Alternative Fuel – While alternative fuels haven’t caught on widely and even electric/hybrid motor vehicles aren’t very popular, hemp fiber fuel is poised to show what it can do. Biodiesel hemp fuel is made from the hemp plant and fuels conventional diesel engines without any needed modifications. Storage is the same as petroleum diesel fuel. Hemp fuel has been shown to release much less carbon into the atmosphere, potentially helping relieve global warming.

Woman With Hemp Plant

Medicine – For medical conditions, hemp-derived cannabidiol (CBD) oil has been shown in limited scientific studies to alleviate symptoms. Those people that live in states where cannabis is legal for medical and/or recreational use, should have a variety of CBD-rich products to choose from. For those that live in illegal states – take heart – the movement is on to make hemp-derived CBD oil exempt from the Controlled Substances Act (CSA). In 2014, a provision in the 2014 Farm Bill makes hemp grown for research purposes exempt from the CSA.

With just these three categories, hemp has nothing left to prove. It’s better than some building materials, is a viable fuel for motor engines, and is good medicine. However, hemp is useful for many other practical purposes such as clothing and food. And with the emergence of 3D printing, it’s the perfect composite plastic for an enormous number of industrial applications where plastic is currently used.

How to Grow Hemp

Hemp seeds are available online from U.S. suppliers and companies abroad. You may be able to visit farmers to obtain seeds or cuttings or visit online forums to obtain seeds or baby plants. Under ideal conditions, your plants will grow very fast. The stalks look like bamboo and will grow 6 to 12 feet or more, depending on the variety. In the dense plantings typical of industrial settings, the bottom leaves will suffer from lack of sunlight and fall off. The home grower could space the seeds less densely to optimize production.

When harvesting, the bark on the stem contains the long, bast fibers. They feel like wood but are softer to the touch and more flexible. These fibers are used to make clothing and rope. The short, tougher fibers in the core of the stalk are called hurds or shives and are used for building materials and plastics.

Hemp Plants Hemp plants vary considerably in properties and some are better suited to certain applications. Some have more short fibers than long fibers, more or less CBD, and varying composition. Growers should define the intended purpose before choosing a hemp varietal.

Additionally, you can make choices in cultivars. The dioecious has male and female flower parts on separate plants. The monoecious is one plant with male and female flower parts. The female predominant is 85-90 percent female, thought to be better for producing grain.

Be aware of the laws in your area regarding hemp when selecting a variety.
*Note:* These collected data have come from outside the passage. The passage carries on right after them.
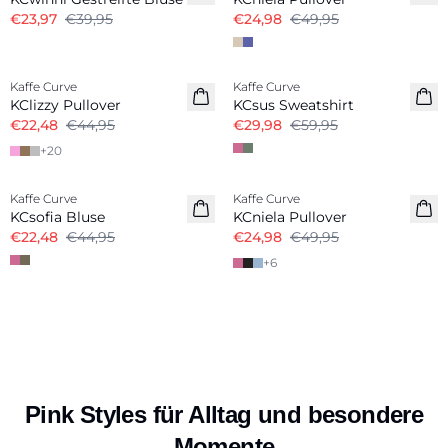
€23,97
€39,95
€24,98
€49,95
-50%
-50%
Kaffe Curve
Kaffe Curve
KClizzy Pullover
KCsus Sweatshirt
€22,48
€44,95
€29,98
€59,95
+
20
-50%
-50%
Kaffe Curve
Kaffe Curve
KCsofia Bluse
KCniela Pullover
€22,48
€44,95
€24,98
€49,95
+
6
Pink Styles für Alltag und besondere
Momente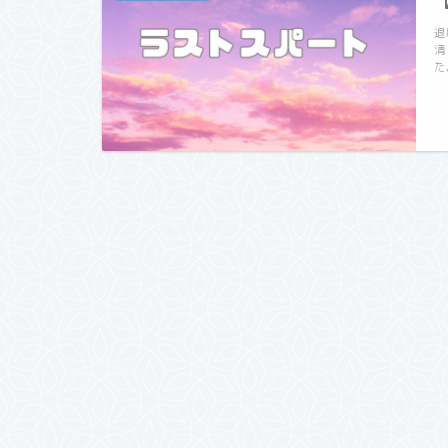
退
清
た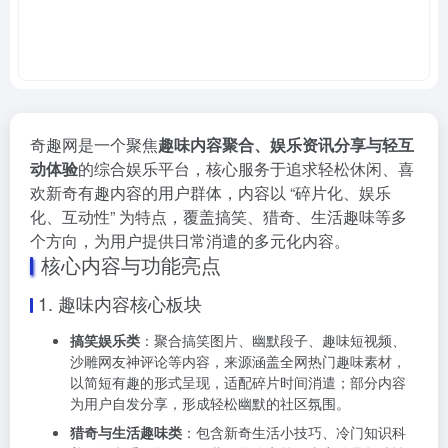
奇趣网是一个聚焦
趣味内容聚合、娱乐资讯分享与轻互
动体验
的综合娱乐平台，核心服务于追求轻松休闲、喜
欢新奇有趣内容的用户群体，内容以 “碎片化、娱乐
化、互动性” 为特点，覆盖搞笑、猎奇、生活趣味等多
个方向，为用户提供日常消遣的多元化内容。
核心内容与功能亮点
1. 趣味内容核心板块
搞笑娱乐类
：聚合搞笑图片、幽默段子、趣味短视频、
沙雕网友神评论等内容，来源涵盖全网热门趣味素材，
以简短有趣的形式呈现，适配碎片时间消遣；部分内容
为用户自发分享，形成轻松幽默的社区氛围。
猎奇与生活趣味类
：包含新奇生活小技巧、冷门知识科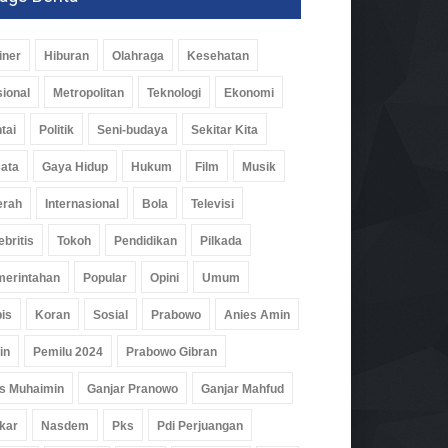
iner
Hiburan
Olahraga
Kesehatan
ional
Metropolitan
Teknologi
Ekonomi
tai
Politik
Seni-budaya
Sekitar Kita
ata
Gaya Hidup
Hukum
Film
Musik
erah
Internasional
Bola
Televisi
ebritis
Tokoh
Pendidikan
Pilkada
erintahan
Popular
Opini
Umum
is
Koran
Sosial
Prabowo
Anies Amin
in
Pemilu 2024
Prabowo Gibran
s Muhaimin
Ganjar Pranowo
Ganjar Mahfud
kar
Nasdem
Pks
Pdi Perjuangan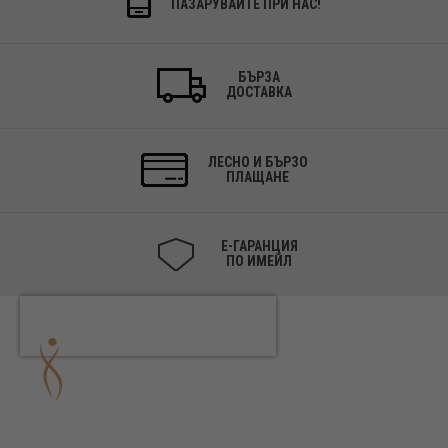
ПАЗАРУВАЙТЕ ПРИ НАС!
БЪРЗА
ДОСТАВКА
ЛЕСНО И БЪРЗО
ПЛАЩАНЕ
Е-ГАРАНЦИЯ
ПО ИМЕЙЛ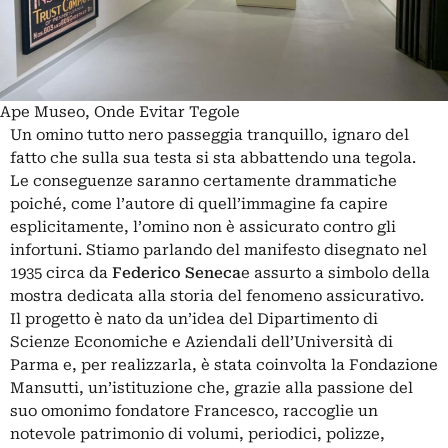
Ape Museo, Onde Evitar Tegole
Un omino tutto nero passeggia tranquillo, ignaro del
fatto che sulla sua testa si sta abbattendo una tegola.
Le conseguenze saranno certamente drammatiche
poiché, come l’autore di quell’immagine fa capire
esplicitamente, l’omino non è assicurato contro gli
infortuni. Stiamo parlando del manifesto disegnato nel
1935 circa da
Federico Seneca
e assurto a simbolo della
mostra dedicata alla storia del fenomeno assicurativo.
Il progetto è nato da un’idea del Dipartimento di
Scienze Economiche e Aziendali dell’Università di
Parma e, per realizzarla, è stata coinvolta la Fondazione
Mansutti, un’istituzione che, grazie alla passione del
suo omonimo fondatore Francesco, raccoglie un
notevole patrimonio di volumi, periodici, polizze,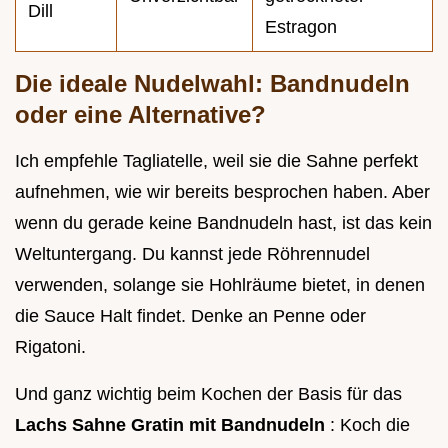
Dill
Estragon
Die ideale Nudelwahl: Bandnudeln
oder eine Alternative?
Ich empfehle Tagliatelle, weil sie die Sahne perfekt
aufnehmen, wie wir bereits besprochen haben. Aber
wenn du gerade keine Bandnudeln hast, ist das kein
Weltuntergang. Du kannst jede Röhrennudel
verwenden, solange sie Hohlräume bietet, in denen
die Sauce Halt findet. Denke an Penne oder
Rigatoni.
Und ganz wichtig beim Kochen der Basis für das
Lachs Sahne Gratin mit Bandnudeln
: Koch die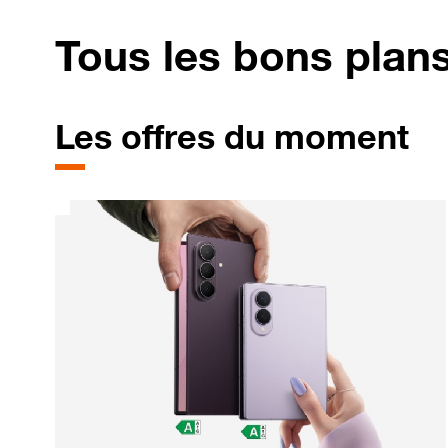
Tous les bons plan
Les offres du moment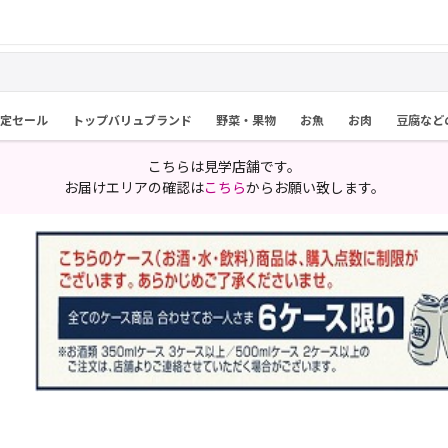
限定セール
トップバリュブランド
野菜・果物
お魚
お肉
豆腐など
こちらは見学店舗です。
お届けエリアの確認は
こちら
からお願い致します。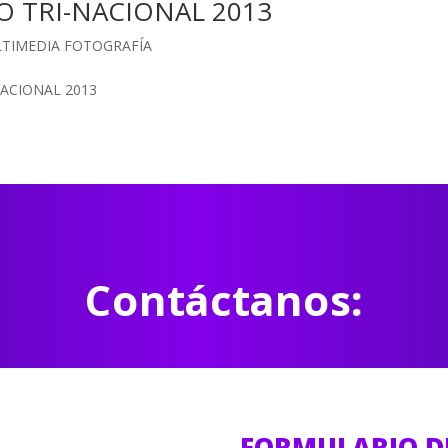
O TRI-NACIONAL 2013
TIMEDIA FOTOGRAFÍA
NACIONAL 2013
Contáctanos:
FORMULARIO D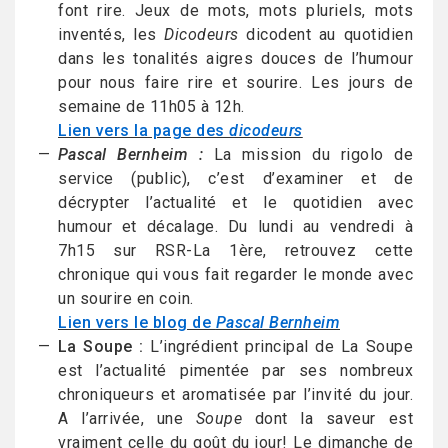
font rire. Jeux de mots, mots pluriels, mots
inventés, les
Dicodeurs
dicodent au quotidien
dans les tonalités aigres douces de l’humour
pour nous faire rire et sourire. Les jours de
semaine de 11h05 à 12h.
Lien vers la page des
dicodeurs
Pascal Bernheim :
La mission du rigolo de
service (public), c’est d’examiner et de
décrypter l’actualité et le quotidien avec
humour et décalage. Du lundi au vendredi à
7h15 sur RSR-La 1ère, retrouvez cette
chronique qui vous fait regarder le monde avec
un sourire en coin.
Lien vers le blog de
Pascal Bernheim
La Soupe :
L’ingrédient principal de La Soupe
est l’actualité pimentée par ses nombreux
chroniqueurs et aromatisée par l’invité du jour.
A l’arrivée, une
Soupe
dont la saveur est
vraiment celle du goût du jour! Le dimanche de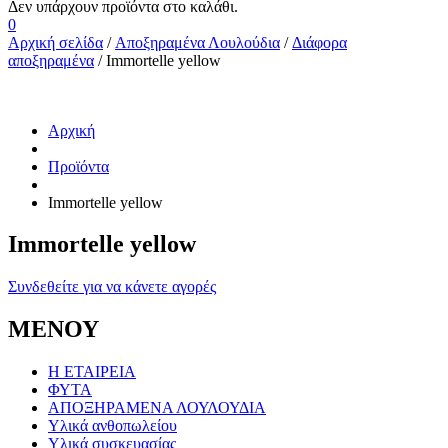
0
Αρχική σελίδα
/
Αποξηραμένα Λουλούδια
/
Διάφορα
αποξηραμένα
/ Immortelle yellow
Αρχική
Προϊόντα
Immortelle yellow
Immortelle yellow
Συνδεθείτε για να κάνετε αγορές
ΜΕΝΟΥ
Η ΕΤΑΙΡΕΙΑ
ΦΥΤΑ
ΑΠΟΞΗΡΑΜΕΝΑ ΛΟΥΛΟΥΔΙΑ
Υλικά ανθοπωλείου
Υλικά συσκευασίας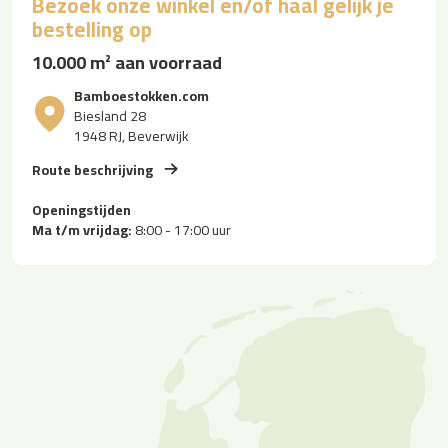
Bezoek onze winkel en/of haal gelijk je
bestelling op
10.000 m² aan voorraad
Bamboestokken.com
Biesland 28
1948 RJ, Beverwijk
Route beschrijving
Openingstijden
Ma t/m vrijdag:
8:00 - 17:00 uur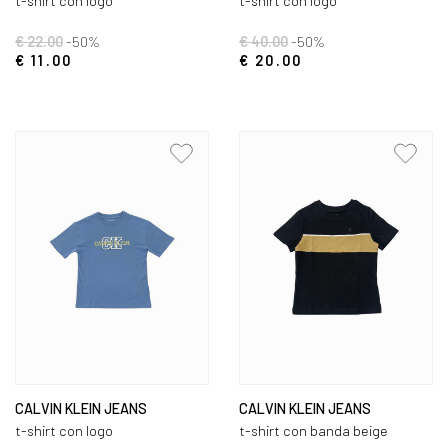
t-shirt con logo
t-shirt con logo
€ 22.00
-50%
€ 40.00
-50%
€ 11.00
€ 20.00
CALVIN KLEIN JEANS
CALVIN KLEIN JEANS
t-shirt con logo
t-shirt con banda beige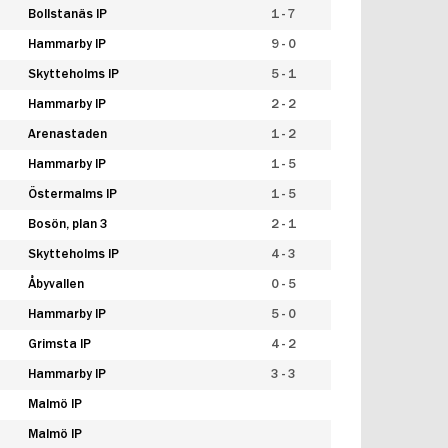
Bollstanäs IP
1 - 7
Hammarby IP
9 - 0
Skytteholms IP
5 - 1
Hammarby IP
2 - 2
Arenastaden
1 - 2
Hammarby IP
1 - 5
Östermalms IP
1 - 5
Bosön, plan 3
2 - 1
Skytteholms IP
4 - 3
Åbyvallen
0 - 5
Hammarby IP
5 - 0
Grimsta IP
4 - 2
Hammarby IP
3 - 3
Malmö IP
Malmö IP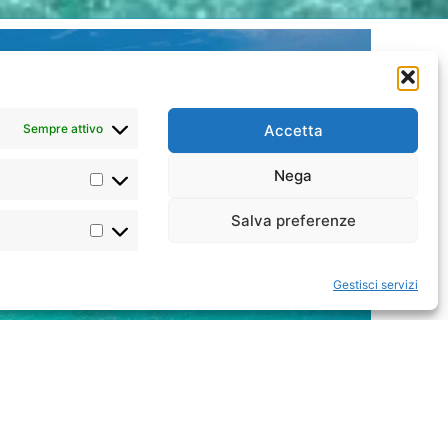
Sempre attivo
Accetta
Nega
Salva preferenze
Gestisci servizi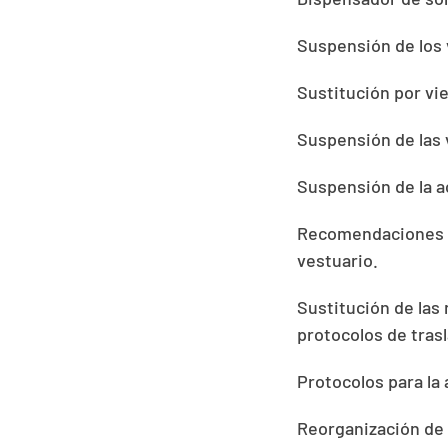
Suspensión de los 
Sustitución por vi
Suspensión de las 
Suspensión de la a
Recomendaciones d
vestuario.
Sustitución de las
protocolos de tras
Protocolos para la
Reorganización de 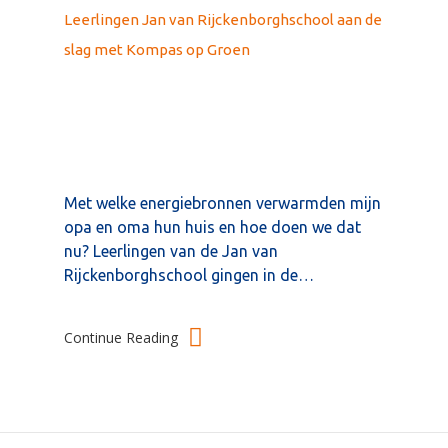
Leerlingen Jan van Rijckenborghschool aan de
slag met Kompas op Groen
Met welke energiebronnen verwarmden mijn
opa en oma hun huis en hoe doen we dat
nu? Leerlingen van de Jan van
Rijckenborghschool gingen in de…
Continue Reading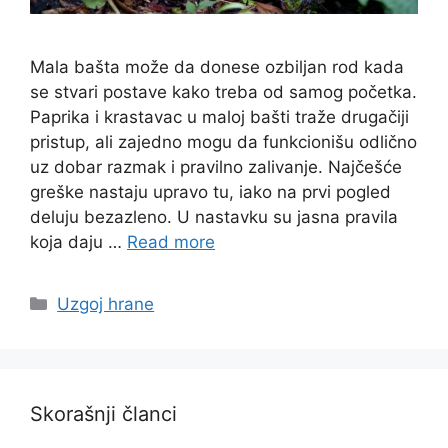
Mala bašta može da donese ozbiljan rod kada
se stvari postave kako treba od samog početka.
Paprika i krastavac u maloj bašti traže drugačiji
pristup, ali zajedno mogu da funkcionišu odlično
uz dobar razmak i pravilno zalivanje. Najčešće
greške nastaju upravo tu, iako na prvi pogled
deluju bezazleno. U nastavku su jasna pravila
koja daju …
Read more
Categories
Uzgoj hrane
Skorašnji članci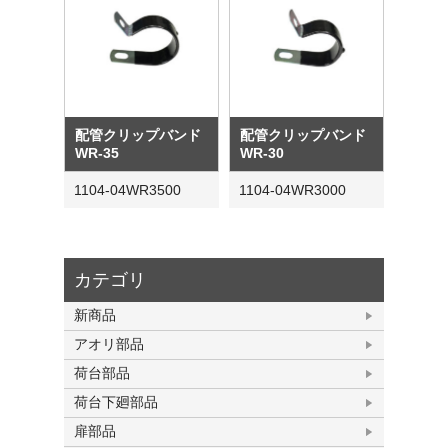
配管クリップバンド
配管クリップバンド
WR-35
WR-30
1104-04WR3500
1104-04WR3000
カテゴリ
新商品
アオリ部品
荷台部品
荷台下廻部品
扉部品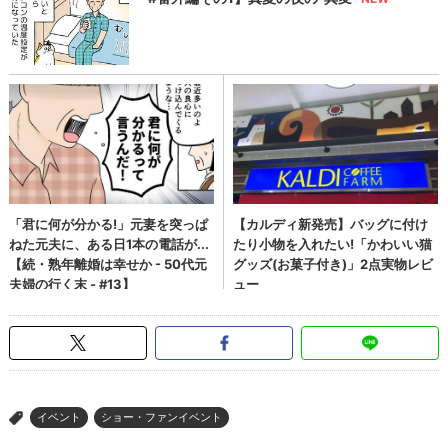
イベント
ショー・ファンイベント
>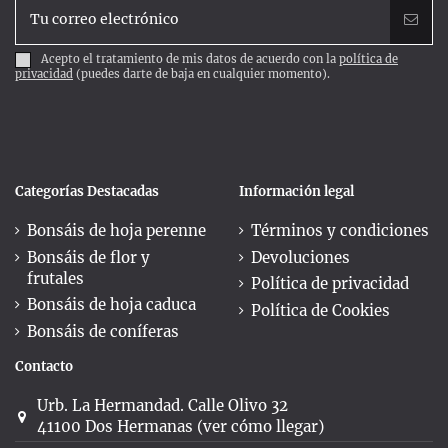
Acepto el tratamiento de mis datos de acuerdo con la
política de
privacidad
(puedes darte de baja en cualquier momento).
Categorías Destacadas
Información legal
Bonsáis de hoja perenne
Términos y condiciones
Bonsáis de flor y
Devoluciones
frutales
Política de privacidad
Bonsáis de hoja caduca
Política de Cookies
Bonsáis de coníferas
Contacto
Urb. La Hermandad. Calle Olivo 32
41100 Dos Hermanas (ver cómo llegar)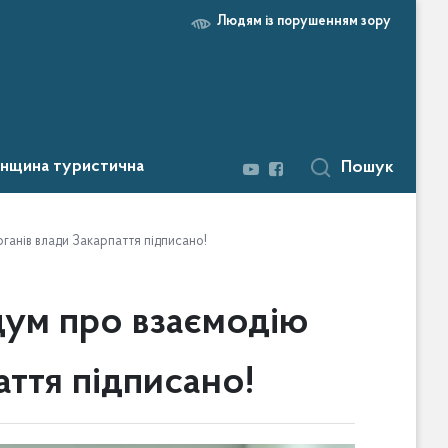
Людям із порушенням зору
нщина туристична
Пошук
анів влади Закарпаття підписано!
ум про взаємодію
аття підписано!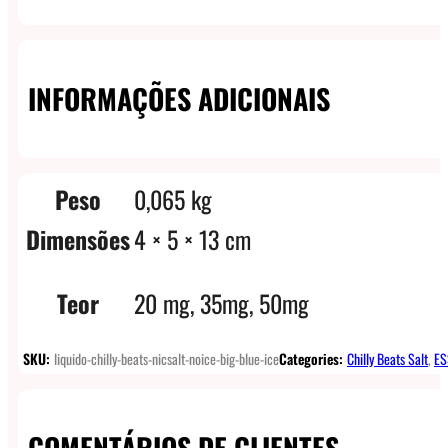
INFORMAÇÕES ADICIONAIS
Peso
0,065 kg
Dimensões
4 × 5 × 13 cm
Teor
20 mg, 35mg, 50mg
SKU:
liquido-chilly-beats-nicsalt-noice-big-blue-ice
Categories:
Chilly Beats Salt
,
ES
COMENTÁRIOS DE CLIENTES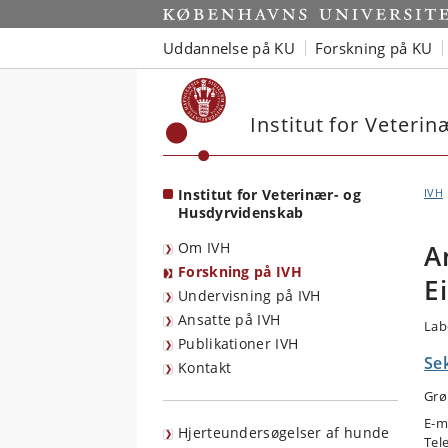
Start
Uddannelse på KU
Forskning på KU
Institut for Veteri
Institut for Veterinær- og
IVH
Husdyrvidenskab
Om IVH
A
Forskning på IVH
E
Undervisning på IVH
Ansatte på IVH
Lab
Publikationer IVH
Sek
Kontakt
Grø
E-m
Hjerteundersøgelser af hunde
Tel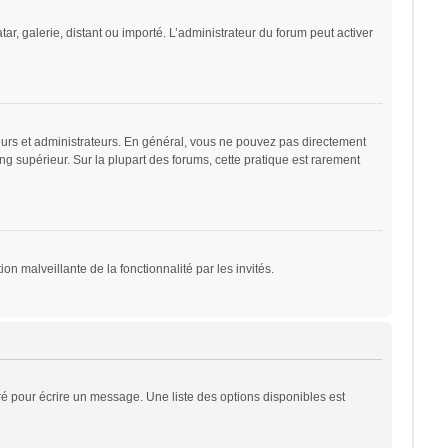
ar, galerie, distant ou importé. L’administrateur du forum peut activer
eurs et administrateurs. En général, vous ne pouvez pas directement
ng supérieur. Sur la plupart des forums, cette pratique est rarement
on malveillante de la fonctionnalité par les invités.
é pour écrire un message. Une liste des options disponibles est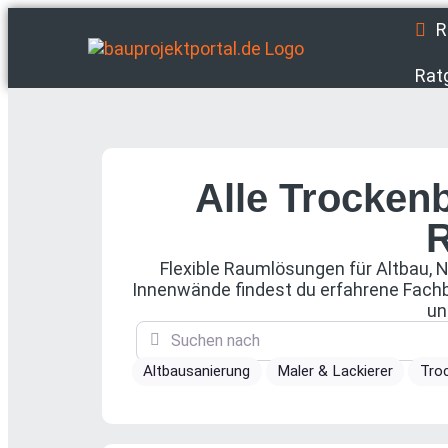
R
Rat
Alle Trocken
R
Flexible Raumlösungen für Altbau, 
Innenwände findest du erfahrene Fachb
un
Suchen nach
Altbausanierung
Maler & Lackierer
Tro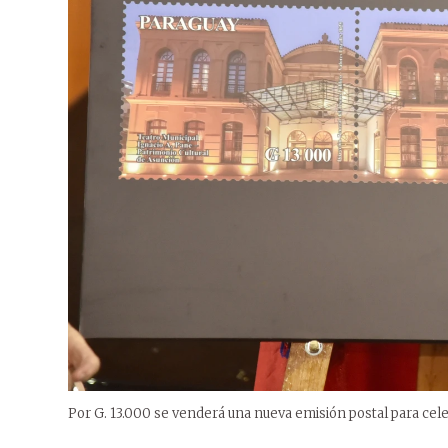
Por G. 13.000 se venderá una nueva emisión postal para celeb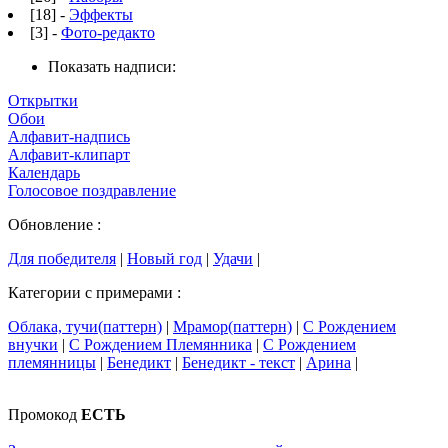
[18] -
Эффекты
[3] -
Фото-редакто
Показать надписи:
Открытки
Обои
Алфавит-надпись
Алфавит-клипарт
Календарь
Голосовое поздравление
Обновление :
Для победителя
|
Новый год
|
Удачи
|
Категории с примерами :
Облака, тучи(паттерн)
|
Мрамор(паттерн)
|
С Рождением
внучки
|
С Рождением Племянника
|
С Рождением
племянницы
|
Бенедикт
|
Бенедикт - текст
|
Арина
|
Промокод
ЕСТЬ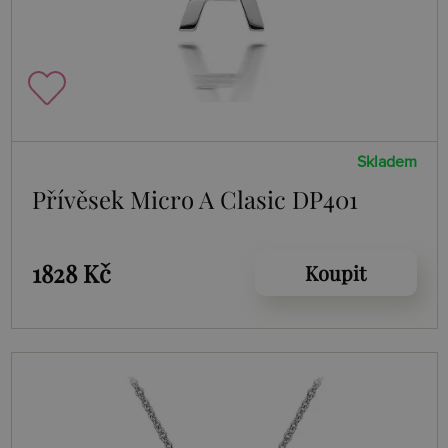
Skladem
Přívěsek Micro A Clasic DP401
1828 Kč
Koupit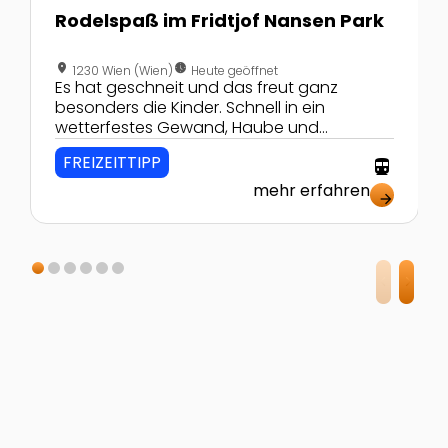
Rodelspaß im Fridtjof Nansen Park
location_on
nest_clock_farsight_analog
1230 Wien (Wien)
Heute geöffnet
Es hat geschneit und das freut ganz
besonders die Kinder. Schnell in ein
wetterfestes Gewand, Haube und
Handschuh an, die Rodel nicht vergessen
FREIZEITTIPP
directions_transit
und ab geht´s.
mehr erfahren
arrow_forward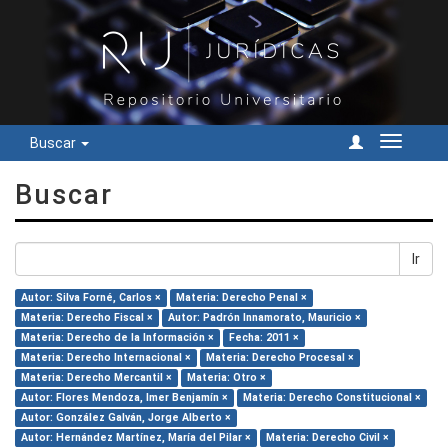
Buscar
Cambiar
navegac
Buscar
Ir
Autor: Silva Forné, Carlos ×
Materia: Derecho Penal ×
Materia: Derecho Fiscal ×
Autor: Padrón Innamorato, Mauricio ×
Materia: Derecho de la Información ×
Fecha: 2011 ×
Materia: Derecho Internacional ×
Materia: Derecho Procesal ×
Materia: Derecho Mercantil ×
Materia: Otro ×
Autor: Flores Mendoza, Imer Benjamín ×
Materia: Derecho Constitucional ×
Autor: González Galván, Jorge Alberto ×
Autor: Hernández Martínez, María del Pilar ×
Materia: Derecho Civil ×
You may be asked to prove that your plants have only a certain amount of THC, which can fluctuate in certain growing conditions or environmental stressors. In Canada, farmers must plant hemp with less than 0.3 percent THC.

The stipulations, restrictions, and trouble are not deterring home and industrial hemp farmers worldwide. They cite hemp’s favorable qualities such as taking half the irrigation water than wheat does while providing four times the income. With multiple uses for hemp fibers, negligible THC, and the presence of CBD oil, hemp fibers are positioned to dominate multiple categories and markets.